Year after year, our Boards have boasted about how much communication they have conducted. That is why I was amazed to learn, during the January meeting about the proposed Lobbies & Grounds Renovation Project that our co-op had already spent $2.5 million over the past two years developing this project! I would think that a major initiative like this would have worked its way into the Boardroom Reports over the past two years!

Why on earth does our Board think that minimal communication is a good thing?

Proposed Solutions

Town Halls

We already have an Annual Meeting. I propose that we have quarterly meetings! In particular, I propose that we compliment our Annual Meeting with three Town Halls meetings. These don't have to be all-hands meetings in big spaces. They can touch on particular themes, but should also be fully open for participation.

Other Media

Several Candidates for our forthcoming election (Guido, Maria & Rachel) conducted an event on Hester Street on April 11. They affixed several posters to a fence, and invited people to write their ideas on post-it notes and affix them to the posters. My favorite is an aerial photo of our property with the headline "where do we need improvements?".
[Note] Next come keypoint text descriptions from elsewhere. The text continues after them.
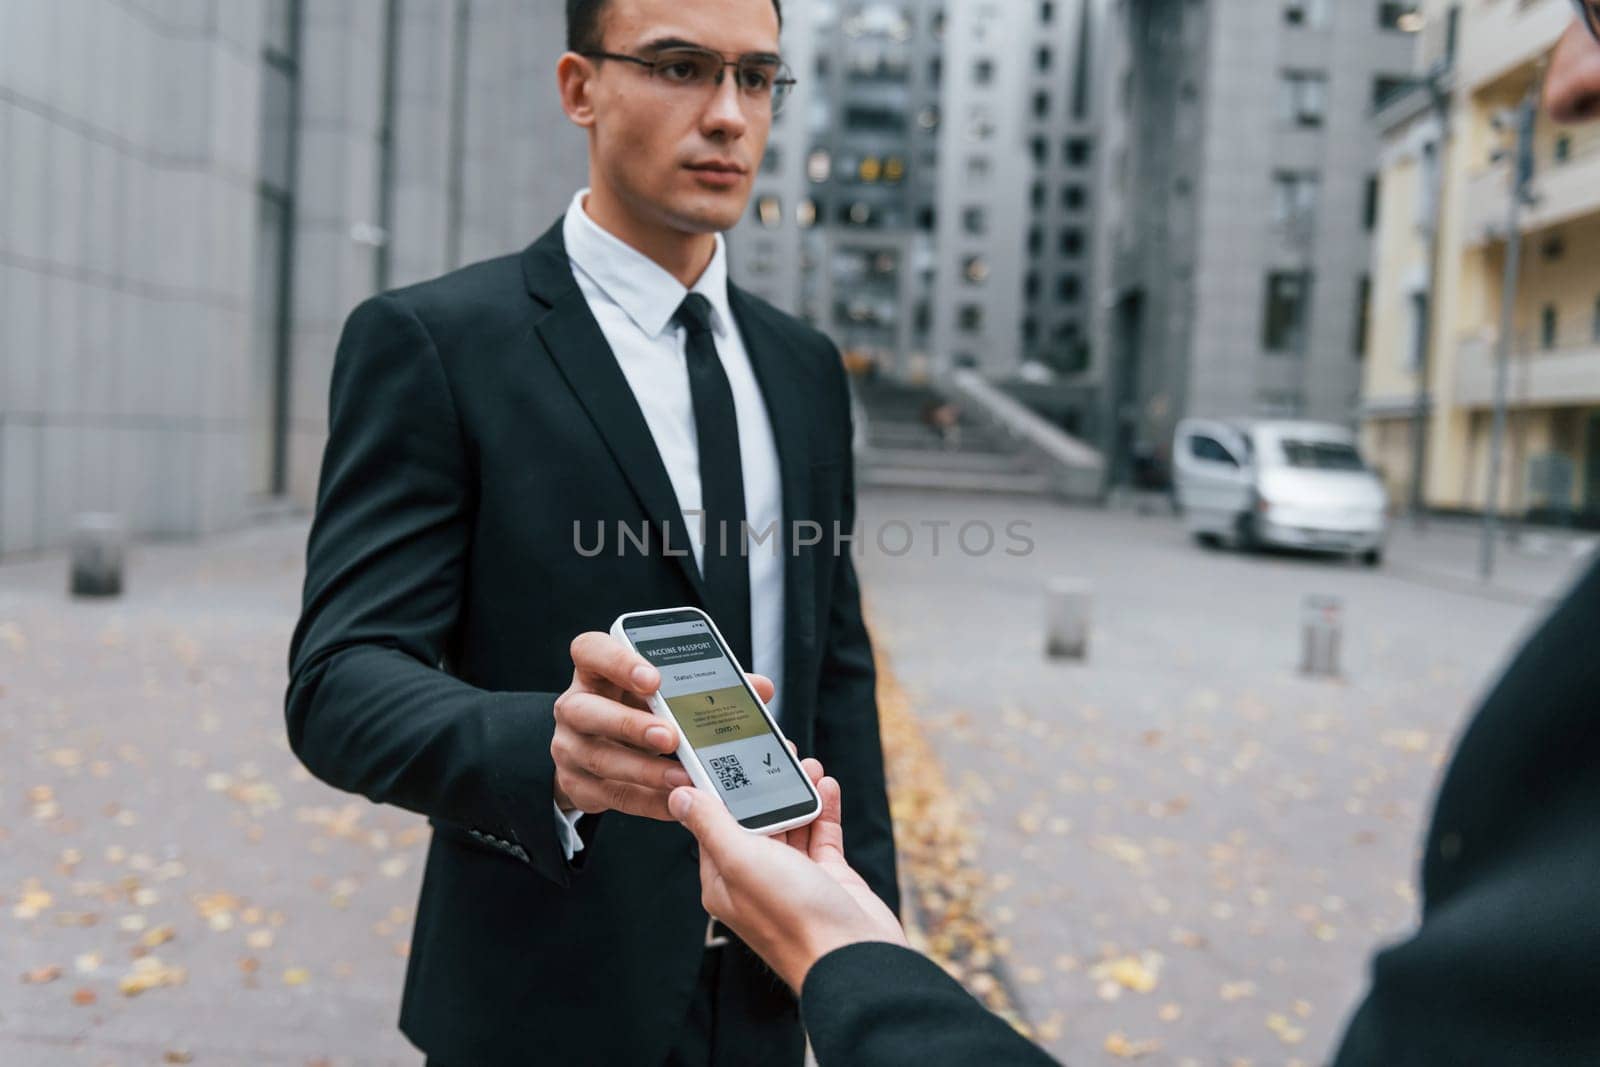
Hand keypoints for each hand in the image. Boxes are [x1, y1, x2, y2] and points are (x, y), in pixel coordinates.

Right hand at [552, 632, 773, 820]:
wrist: (600, 750)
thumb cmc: (640, 708)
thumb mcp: (665, 691)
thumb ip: (708, 685)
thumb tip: (760, 687)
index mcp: (596, 669)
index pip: (590, 650)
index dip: (618, 661)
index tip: (654, 678)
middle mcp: (575, 704)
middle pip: (586, 709)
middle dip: (630, 723)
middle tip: (671, 736)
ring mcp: (570, 746)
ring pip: (600, 758)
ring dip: (644, 770)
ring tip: (682, 776)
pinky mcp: (577, 784)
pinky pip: (612, 795)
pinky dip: (648, 800)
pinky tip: (676, 800)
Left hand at [668, 758, 906, 990]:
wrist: (854, 958)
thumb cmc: (794, 917)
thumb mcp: (742, 861)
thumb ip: (711, 825)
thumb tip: (679, 796)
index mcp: (725, 880)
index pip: (714, 823)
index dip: (721, 787)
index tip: (728, 753)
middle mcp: (756, 879)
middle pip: (756, 819)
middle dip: (765, 784)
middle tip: (777, 751)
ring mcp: (794, 879)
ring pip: (791, 824)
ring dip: (797, 792)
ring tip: (806, 764)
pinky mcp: (828, 879)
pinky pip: (822, 836)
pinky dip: (824, 809)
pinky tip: (827, 786)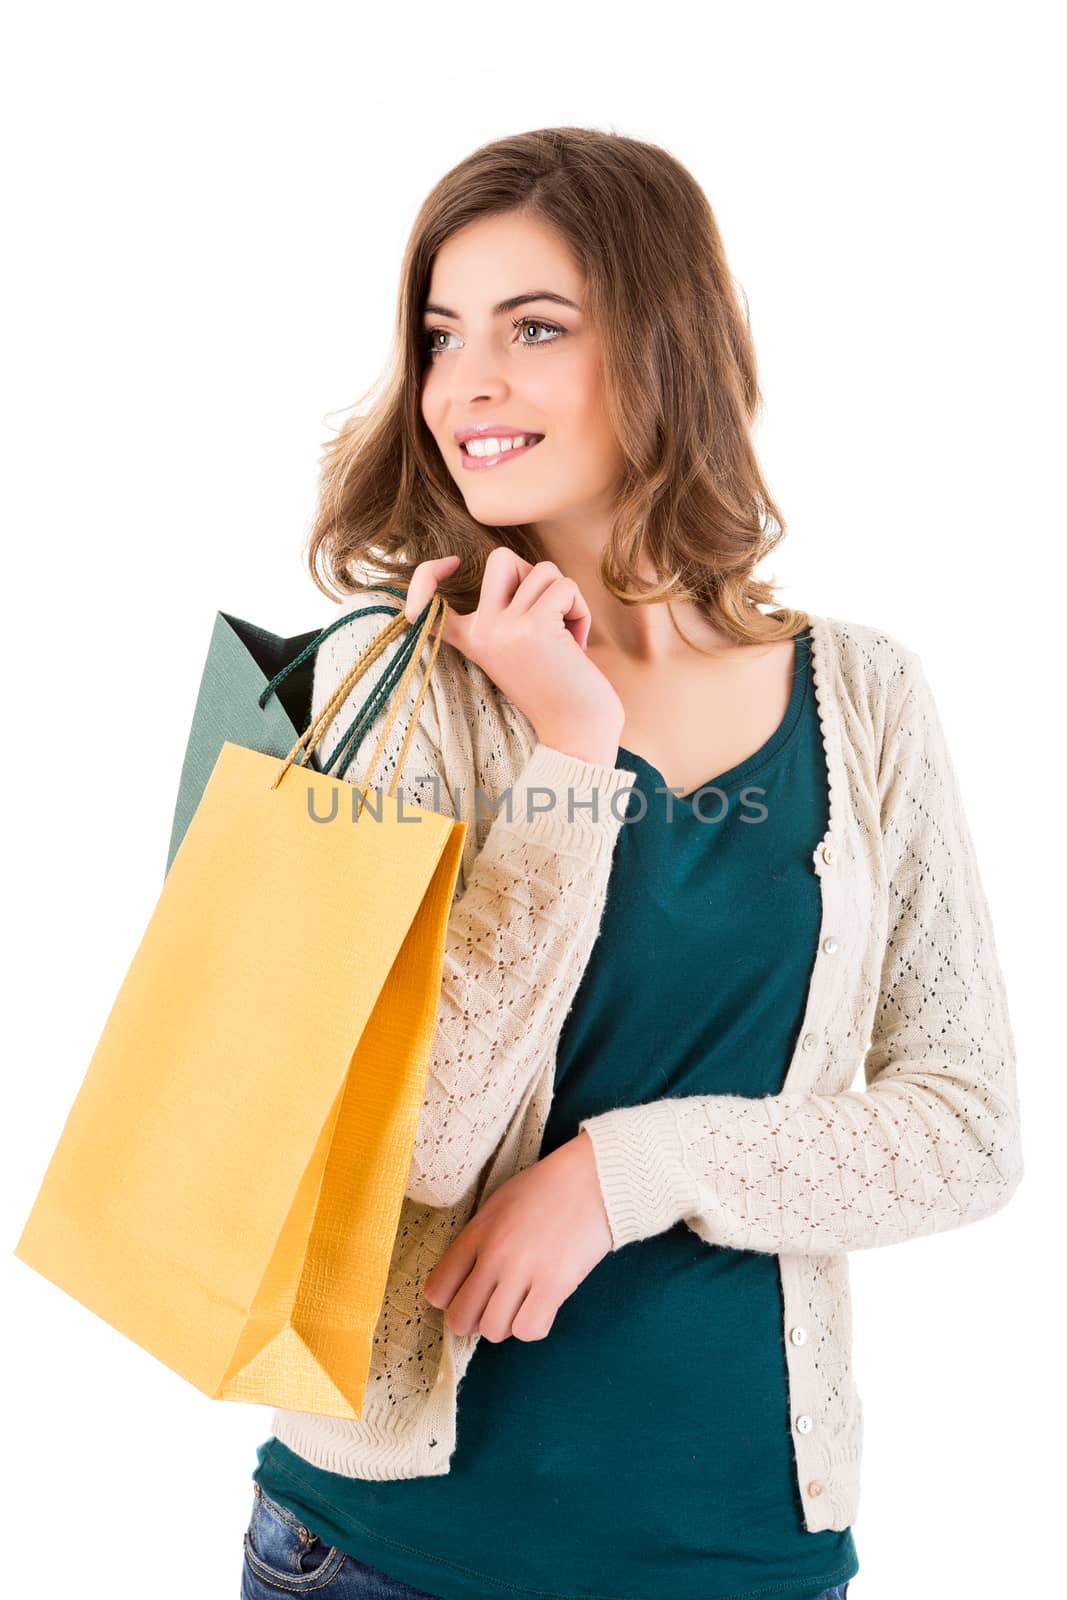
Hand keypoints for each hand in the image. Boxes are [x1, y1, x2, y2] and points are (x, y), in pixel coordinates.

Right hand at [403, 549, 624, 766]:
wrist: (576, 732)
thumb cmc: (556, 689)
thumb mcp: (514, 649)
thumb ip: (504, 612)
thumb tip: (519, 567)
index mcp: (470, 639)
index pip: (426, 598)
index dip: (428, 573)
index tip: (450, 563)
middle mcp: (480, 631)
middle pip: (501, 558)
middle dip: (534, 575)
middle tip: (547, 614)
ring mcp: (503, 628)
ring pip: (543, 570)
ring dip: (566, 599)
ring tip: (567, 638)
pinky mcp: (534, 626)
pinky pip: (565, 587)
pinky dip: (580, 611)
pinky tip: (578, 644)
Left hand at [422, 1131, 612, 1341]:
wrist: (594, 1178)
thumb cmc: (548, 1188)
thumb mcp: (499, 1203)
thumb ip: (477, 1239)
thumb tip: (465, 1280)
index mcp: (477, 1231)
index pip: (437, 1289)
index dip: (449, 1300)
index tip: (464, 1296)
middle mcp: (495, 1254)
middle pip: (460, 1318)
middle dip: (473, 1320)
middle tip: (491, 1307)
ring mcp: (524, 1271)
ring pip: (493, 1330)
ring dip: (505, 1324)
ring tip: (519, 1304)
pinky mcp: (555, 1285)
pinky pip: (529, 1330)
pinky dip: (533, 1326)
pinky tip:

In all the years I have been here, never have I seen our Board ever produce such an open-ended question! It's not rocket science! And such open-ended questions would yield ideas, insights, participation, and buy-in! I wonder if our Board might engage in such exercises on a regular basis — perhaps in electronic form — so that Shareholder ideas could be collected and retained.

House Committee

Our community is huge and diverse. We have great skills, wisdom, and ideas in our community. Our Directors — while energized and optimistic — don't have the skills, bandwidth, or expertise to do it all. It only makes sense to establish a House Committee through which Shareholders can engage in our governance and committees. Furthermore, participation in such a committee would form a pipeline through which new leaders of our community can emerge.